PROBLEM STATEMENT: Write the entries out again in full and unchanged, dropping every image.

-- RECORDS SHOWN follows --

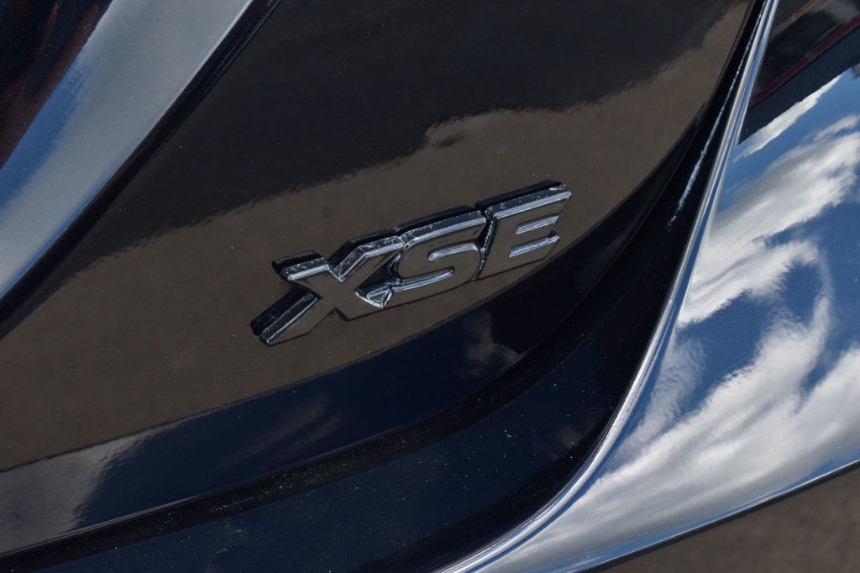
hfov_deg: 24.6
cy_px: 286
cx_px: 430
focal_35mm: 82
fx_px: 1970
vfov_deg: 16.5
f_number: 9
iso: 400
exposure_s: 1/100
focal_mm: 55
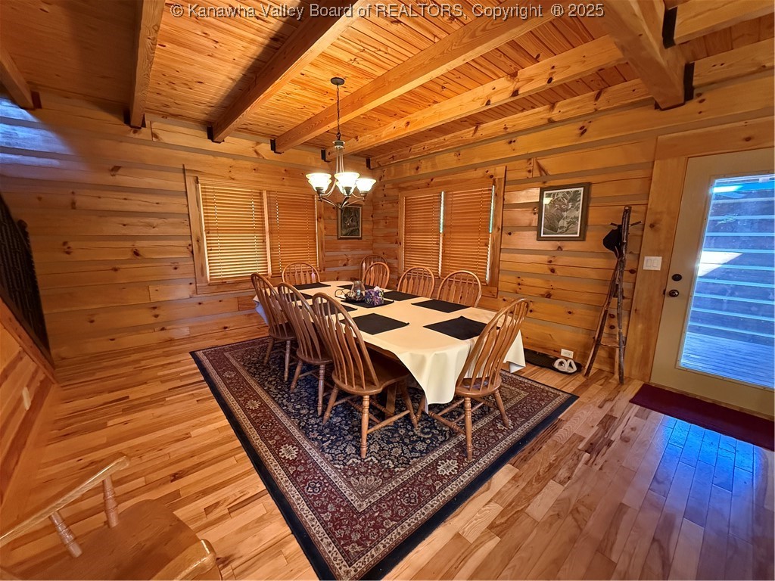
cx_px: 388
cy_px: 290
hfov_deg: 102.1
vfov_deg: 85.7
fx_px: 313
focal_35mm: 14
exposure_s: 1/60
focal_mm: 2.22
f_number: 2.2
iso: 1000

-- RECORDS SHOWN concluded --

OUTPUT FOR THIS TASK:
hfov_deg: 24.6
cy_px: 286
cx_px: 430
focal_35mm: 82
fx_px: 1970
vfov_deg: 16.5
f_number: 9
iso: 400
exposure_s: 1/100
focal_mm: 55
cx_px: 388
cy_px: 290
hfov_deg: 102.1
vfov_deg: 85.7
fx_px: 313
focal_35mm: 14
exposure_s: 1/60
focal_mm: 2.22
f_number: 2.2
iso: 1000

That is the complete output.